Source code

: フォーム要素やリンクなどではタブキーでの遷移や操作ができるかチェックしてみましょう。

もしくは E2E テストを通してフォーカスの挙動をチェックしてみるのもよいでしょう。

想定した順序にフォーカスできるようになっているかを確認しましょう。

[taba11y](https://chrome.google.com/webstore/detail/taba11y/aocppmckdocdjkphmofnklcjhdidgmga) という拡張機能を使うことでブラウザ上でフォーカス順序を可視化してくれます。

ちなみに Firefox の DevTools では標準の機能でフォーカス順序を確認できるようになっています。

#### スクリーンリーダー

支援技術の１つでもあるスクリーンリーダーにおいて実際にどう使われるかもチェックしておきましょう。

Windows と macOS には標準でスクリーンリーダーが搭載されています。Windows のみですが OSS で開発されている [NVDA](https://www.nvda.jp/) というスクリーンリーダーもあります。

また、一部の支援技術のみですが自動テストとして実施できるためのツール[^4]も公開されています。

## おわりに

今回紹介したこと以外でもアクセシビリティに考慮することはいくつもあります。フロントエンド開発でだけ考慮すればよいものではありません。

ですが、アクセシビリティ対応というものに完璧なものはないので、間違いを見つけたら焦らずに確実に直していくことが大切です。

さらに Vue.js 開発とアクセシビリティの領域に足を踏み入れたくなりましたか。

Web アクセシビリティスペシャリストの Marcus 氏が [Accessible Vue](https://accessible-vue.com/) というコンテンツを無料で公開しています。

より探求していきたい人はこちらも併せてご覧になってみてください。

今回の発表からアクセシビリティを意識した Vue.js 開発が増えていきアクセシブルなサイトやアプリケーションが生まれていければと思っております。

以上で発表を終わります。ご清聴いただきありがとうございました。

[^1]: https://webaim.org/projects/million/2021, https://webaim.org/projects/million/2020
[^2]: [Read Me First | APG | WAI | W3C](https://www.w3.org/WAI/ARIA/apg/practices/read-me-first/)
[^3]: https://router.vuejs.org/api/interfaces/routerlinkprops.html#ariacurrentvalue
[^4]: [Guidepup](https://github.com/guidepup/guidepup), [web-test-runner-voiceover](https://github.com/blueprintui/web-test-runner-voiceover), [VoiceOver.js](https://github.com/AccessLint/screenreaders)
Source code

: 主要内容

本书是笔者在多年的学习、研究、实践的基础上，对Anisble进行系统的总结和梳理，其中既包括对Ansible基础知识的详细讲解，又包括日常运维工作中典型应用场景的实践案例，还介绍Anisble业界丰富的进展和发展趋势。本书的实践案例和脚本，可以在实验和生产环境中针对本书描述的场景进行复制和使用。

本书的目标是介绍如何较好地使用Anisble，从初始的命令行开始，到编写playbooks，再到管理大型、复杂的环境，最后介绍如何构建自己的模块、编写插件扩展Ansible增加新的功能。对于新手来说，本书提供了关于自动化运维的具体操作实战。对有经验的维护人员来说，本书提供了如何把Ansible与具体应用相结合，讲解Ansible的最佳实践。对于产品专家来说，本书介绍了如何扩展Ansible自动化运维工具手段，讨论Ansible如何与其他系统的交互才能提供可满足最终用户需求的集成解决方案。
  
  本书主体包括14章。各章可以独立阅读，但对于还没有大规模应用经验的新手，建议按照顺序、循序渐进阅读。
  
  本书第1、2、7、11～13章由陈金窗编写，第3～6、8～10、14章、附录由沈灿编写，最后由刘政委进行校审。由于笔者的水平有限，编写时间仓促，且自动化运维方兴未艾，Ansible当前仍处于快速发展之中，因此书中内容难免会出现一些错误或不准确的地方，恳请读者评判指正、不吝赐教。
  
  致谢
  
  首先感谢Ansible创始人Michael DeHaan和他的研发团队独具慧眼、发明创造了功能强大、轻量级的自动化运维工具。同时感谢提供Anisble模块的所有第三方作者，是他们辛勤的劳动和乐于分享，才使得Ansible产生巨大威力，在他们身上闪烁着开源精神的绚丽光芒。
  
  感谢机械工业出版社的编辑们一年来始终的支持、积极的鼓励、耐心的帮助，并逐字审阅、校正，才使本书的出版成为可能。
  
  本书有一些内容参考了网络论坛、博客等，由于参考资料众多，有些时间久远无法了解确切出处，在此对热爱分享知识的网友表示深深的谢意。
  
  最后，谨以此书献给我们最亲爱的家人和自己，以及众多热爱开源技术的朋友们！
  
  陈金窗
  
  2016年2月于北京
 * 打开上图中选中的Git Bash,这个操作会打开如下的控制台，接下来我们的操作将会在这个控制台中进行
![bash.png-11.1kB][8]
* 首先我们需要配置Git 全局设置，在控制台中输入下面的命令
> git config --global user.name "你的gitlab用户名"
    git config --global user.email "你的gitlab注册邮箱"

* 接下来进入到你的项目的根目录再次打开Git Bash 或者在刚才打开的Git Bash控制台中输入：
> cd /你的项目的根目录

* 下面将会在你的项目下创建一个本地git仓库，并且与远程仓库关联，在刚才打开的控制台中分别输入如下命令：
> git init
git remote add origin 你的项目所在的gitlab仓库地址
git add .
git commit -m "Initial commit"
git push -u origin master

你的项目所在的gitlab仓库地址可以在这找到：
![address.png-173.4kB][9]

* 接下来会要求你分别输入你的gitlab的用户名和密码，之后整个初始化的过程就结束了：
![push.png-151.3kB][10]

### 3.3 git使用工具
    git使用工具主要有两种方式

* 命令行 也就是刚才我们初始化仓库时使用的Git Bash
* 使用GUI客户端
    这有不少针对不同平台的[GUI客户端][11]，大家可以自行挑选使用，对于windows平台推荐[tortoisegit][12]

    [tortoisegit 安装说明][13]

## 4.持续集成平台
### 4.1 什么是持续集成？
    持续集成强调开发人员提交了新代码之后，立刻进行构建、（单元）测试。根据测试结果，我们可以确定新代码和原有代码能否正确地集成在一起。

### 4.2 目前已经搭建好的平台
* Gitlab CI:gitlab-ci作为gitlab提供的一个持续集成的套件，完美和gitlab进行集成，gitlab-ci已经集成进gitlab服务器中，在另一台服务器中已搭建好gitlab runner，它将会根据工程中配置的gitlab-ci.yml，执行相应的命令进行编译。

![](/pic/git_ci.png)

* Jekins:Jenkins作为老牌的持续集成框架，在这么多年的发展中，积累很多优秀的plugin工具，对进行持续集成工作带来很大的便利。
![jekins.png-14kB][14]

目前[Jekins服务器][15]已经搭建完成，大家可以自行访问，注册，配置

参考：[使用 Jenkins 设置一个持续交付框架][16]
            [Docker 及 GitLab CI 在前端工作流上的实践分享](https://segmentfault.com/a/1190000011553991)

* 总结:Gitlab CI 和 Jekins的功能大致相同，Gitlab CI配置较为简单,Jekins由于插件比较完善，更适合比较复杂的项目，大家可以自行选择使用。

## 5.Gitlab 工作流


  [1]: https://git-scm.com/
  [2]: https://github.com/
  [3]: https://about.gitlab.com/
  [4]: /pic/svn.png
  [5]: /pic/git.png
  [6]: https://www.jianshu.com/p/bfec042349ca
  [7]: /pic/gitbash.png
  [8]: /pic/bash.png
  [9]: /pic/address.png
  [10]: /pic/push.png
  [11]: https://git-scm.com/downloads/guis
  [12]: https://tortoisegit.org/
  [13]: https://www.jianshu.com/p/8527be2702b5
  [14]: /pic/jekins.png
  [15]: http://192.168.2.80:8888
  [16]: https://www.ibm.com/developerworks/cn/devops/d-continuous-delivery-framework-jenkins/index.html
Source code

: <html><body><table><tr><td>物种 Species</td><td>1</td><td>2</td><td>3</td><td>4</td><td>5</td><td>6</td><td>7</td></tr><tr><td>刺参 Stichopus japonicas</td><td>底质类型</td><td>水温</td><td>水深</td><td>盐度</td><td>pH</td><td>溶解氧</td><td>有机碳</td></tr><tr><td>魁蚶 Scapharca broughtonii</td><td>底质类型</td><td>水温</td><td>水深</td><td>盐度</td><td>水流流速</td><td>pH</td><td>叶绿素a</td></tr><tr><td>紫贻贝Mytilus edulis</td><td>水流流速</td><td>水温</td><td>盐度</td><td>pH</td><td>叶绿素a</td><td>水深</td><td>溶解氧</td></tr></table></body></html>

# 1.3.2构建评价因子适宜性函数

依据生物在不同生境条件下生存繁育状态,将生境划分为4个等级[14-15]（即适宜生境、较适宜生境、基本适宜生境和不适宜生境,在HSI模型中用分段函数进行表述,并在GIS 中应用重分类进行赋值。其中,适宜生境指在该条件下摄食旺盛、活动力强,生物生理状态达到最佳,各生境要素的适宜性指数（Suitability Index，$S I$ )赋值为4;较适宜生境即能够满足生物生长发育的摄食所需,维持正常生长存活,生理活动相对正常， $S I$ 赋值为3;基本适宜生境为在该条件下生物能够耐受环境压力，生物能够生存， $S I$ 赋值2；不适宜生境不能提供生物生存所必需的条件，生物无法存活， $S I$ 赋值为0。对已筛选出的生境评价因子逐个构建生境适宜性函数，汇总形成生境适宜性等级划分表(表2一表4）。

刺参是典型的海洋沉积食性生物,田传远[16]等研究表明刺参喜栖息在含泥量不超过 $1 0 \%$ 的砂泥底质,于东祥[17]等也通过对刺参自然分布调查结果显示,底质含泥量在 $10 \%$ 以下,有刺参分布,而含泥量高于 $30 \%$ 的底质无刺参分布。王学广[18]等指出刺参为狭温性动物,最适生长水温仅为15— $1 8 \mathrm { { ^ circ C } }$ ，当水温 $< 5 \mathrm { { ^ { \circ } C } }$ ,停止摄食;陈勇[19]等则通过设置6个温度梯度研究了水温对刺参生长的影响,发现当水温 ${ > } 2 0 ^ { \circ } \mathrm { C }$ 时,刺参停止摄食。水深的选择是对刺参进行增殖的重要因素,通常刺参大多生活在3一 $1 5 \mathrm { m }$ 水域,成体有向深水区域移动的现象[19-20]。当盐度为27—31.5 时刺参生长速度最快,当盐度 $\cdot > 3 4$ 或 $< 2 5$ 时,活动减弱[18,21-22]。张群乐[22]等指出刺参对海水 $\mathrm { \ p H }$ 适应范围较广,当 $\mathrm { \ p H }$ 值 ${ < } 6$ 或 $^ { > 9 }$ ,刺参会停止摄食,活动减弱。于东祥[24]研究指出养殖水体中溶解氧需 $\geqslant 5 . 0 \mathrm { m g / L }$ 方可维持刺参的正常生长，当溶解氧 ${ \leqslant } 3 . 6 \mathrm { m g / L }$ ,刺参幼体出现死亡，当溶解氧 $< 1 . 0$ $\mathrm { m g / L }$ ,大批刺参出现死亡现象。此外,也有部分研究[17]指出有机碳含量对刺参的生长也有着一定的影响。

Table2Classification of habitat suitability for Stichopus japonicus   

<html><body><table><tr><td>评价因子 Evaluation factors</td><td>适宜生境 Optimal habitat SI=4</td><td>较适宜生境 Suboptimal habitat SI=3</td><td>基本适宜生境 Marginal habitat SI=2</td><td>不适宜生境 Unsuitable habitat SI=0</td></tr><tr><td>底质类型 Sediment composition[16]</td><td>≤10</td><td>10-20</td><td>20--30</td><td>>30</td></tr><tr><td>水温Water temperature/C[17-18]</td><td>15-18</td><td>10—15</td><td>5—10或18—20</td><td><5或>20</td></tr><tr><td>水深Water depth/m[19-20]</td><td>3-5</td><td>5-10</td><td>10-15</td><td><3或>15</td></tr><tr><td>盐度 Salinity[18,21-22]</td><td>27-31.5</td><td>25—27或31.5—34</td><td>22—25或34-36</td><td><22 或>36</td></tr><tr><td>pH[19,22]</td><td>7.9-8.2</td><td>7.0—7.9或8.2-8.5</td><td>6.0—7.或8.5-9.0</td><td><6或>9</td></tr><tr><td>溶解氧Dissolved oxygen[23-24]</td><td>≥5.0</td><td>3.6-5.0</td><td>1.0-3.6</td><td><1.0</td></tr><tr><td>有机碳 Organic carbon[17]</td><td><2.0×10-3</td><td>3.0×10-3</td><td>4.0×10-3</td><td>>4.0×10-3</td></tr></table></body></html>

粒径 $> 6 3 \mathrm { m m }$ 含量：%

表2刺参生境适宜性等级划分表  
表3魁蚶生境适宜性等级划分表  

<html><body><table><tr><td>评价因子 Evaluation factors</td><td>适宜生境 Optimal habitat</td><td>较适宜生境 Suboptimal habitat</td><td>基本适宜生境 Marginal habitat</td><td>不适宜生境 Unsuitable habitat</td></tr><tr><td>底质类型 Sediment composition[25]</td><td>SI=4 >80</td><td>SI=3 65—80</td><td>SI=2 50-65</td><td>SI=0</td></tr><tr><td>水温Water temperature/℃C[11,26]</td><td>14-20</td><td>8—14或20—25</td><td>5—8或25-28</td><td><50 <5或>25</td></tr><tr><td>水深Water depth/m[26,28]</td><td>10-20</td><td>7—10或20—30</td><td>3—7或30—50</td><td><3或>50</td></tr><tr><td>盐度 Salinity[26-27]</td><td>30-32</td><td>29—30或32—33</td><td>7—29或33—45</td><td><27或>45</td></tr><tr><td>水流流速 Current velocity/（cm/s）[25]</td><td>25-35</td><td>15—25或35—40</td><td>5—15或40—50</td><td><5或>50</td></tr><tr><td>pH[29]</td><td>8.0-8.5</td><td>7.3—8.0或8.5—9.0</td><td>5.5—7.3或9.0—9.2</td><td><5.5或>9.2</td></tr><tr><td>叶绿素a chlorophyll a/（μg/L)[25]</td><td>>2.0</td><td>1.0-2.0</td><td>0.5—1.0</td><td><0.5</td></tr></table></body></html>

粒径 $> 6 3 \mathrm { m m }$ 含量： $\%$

_Problem to work on_
Begin with the line above that has "总结:Gitlab CI 和" and continue through the line that has "[9]: /pic/address.png", setting each one down exactly. Stop there.

_Worked solution_
* 总结:Gitlab CI 和 Jekins的功能大致相同，Gitlab CI配置较为简单,Jekins由于插件比较完善，更适合比较复杂的项目，大家可以自行选择使用。

## 5.Gitlab 工作流


  [1]: https://git-scm.com/
  [2]: https://github.com/
  [3]: https://about.gitlab.com/
  [4]: /pic/svn.png
  [5]: /pic/git.png
  [6]: https://www.jianshu.com/p/bfec042349ca
  [7]: /pic/gitbash.png
  [8]: /pic/bash.png
  [9]: /pic/address.png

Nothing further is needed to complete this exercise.